Editor’s Note, July 2016: The Beauty of a Small Town
The first time I took my husband to the small town where I grew up, I drove him past the picturesque buildings, pointing out the library where I ruled reading tournaments and the Rexall drugstore on Main Street that made old-fashioned chocolate milkshakes. Then I rolled down my window and yelled in an exaggerated drawl to a woman jogging past, “Woo, girl, lookin’ good!”
My husband was shocked. “Do you know her?” he asked, aghast. Of course, I replied—she was my oldest friend. He came of age in a city, so this whole interaction was outside the norm. I, on the other hand, would have been surprised had I not seen someone I knew well enough to tease along the route.
I was reminded of that episode recently during a visit to Franklin, one of the places profiled this month in our “Small Towns” package. A young man spotted a friend sitting at a stoplight near the courthouse square, and he ran out into the street for a quick hello and a fist bump before the light turned green. His grin was infectious. There are some things I don’t miss about living in a small town. (I once inadvertently told a friend that his mother was seriously sick before he had been informed—because my grandmother had heard it at the grocery store. Cringe.) But the casual intimacy of seeing friendly faces around every corner? That, I miss.
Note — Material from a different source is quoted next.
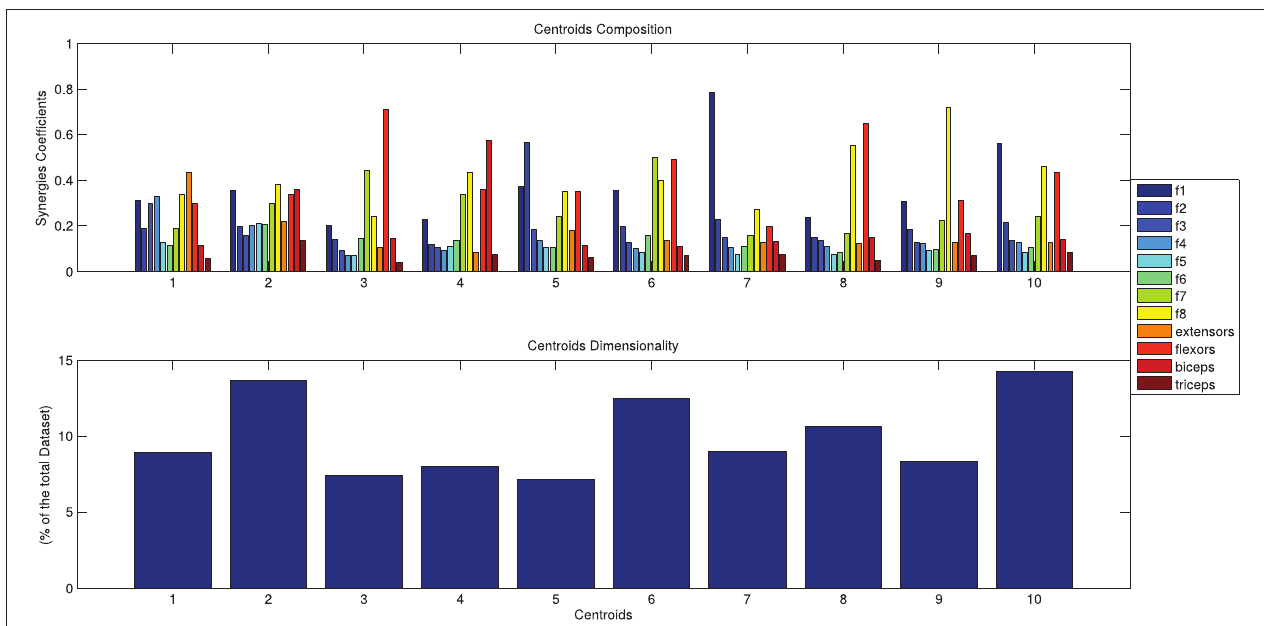
FIGURE 6 | The identified centroids (mean spatial synergies). Hypothesizing a desired maximum error of 0.05 (normalized in respect to the solution of order 1), a solution of 10 clusters is found. Ten motor modules are thus enough to describe with good level of precision the original dataset. The 10 clusters composition are reported in (A) , along with the number of elements belonging to each cluster, expressed as percentage of the original dataset, in (B)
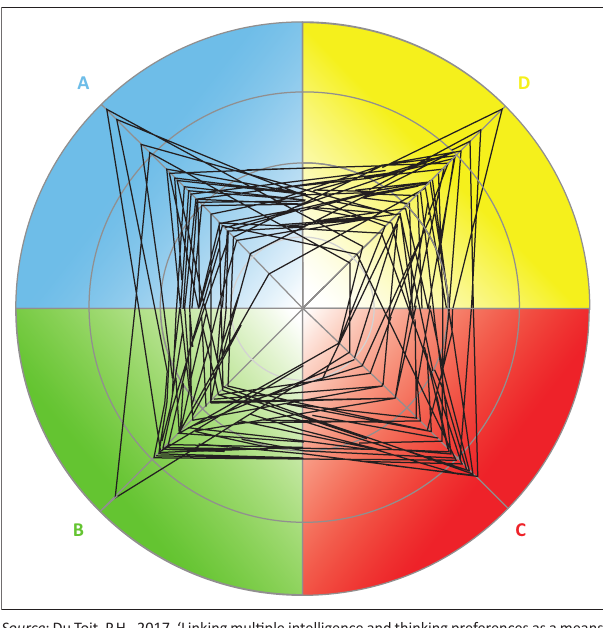
FIGURE 3: Composite group profile of a group of Postgraduate Certificate in Higher Education (PGCHE) students.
After college, I moved away to a city whose sprawl overtook nearby small towns like kudzu. Here, on the other hand, small towns flourish close enough that you can drive in to Indianapolis for work or dinner, all while maintaining their autonomy and singular charms. Places with no parking meters (or in some cases, like Franklin’s Court Street Cafe, no cell service). Where ice cream stands and community newspapers thrive alongside new breweries and coworking spaces. And more likely than not, there will be someone to fist-bump at the stoplight.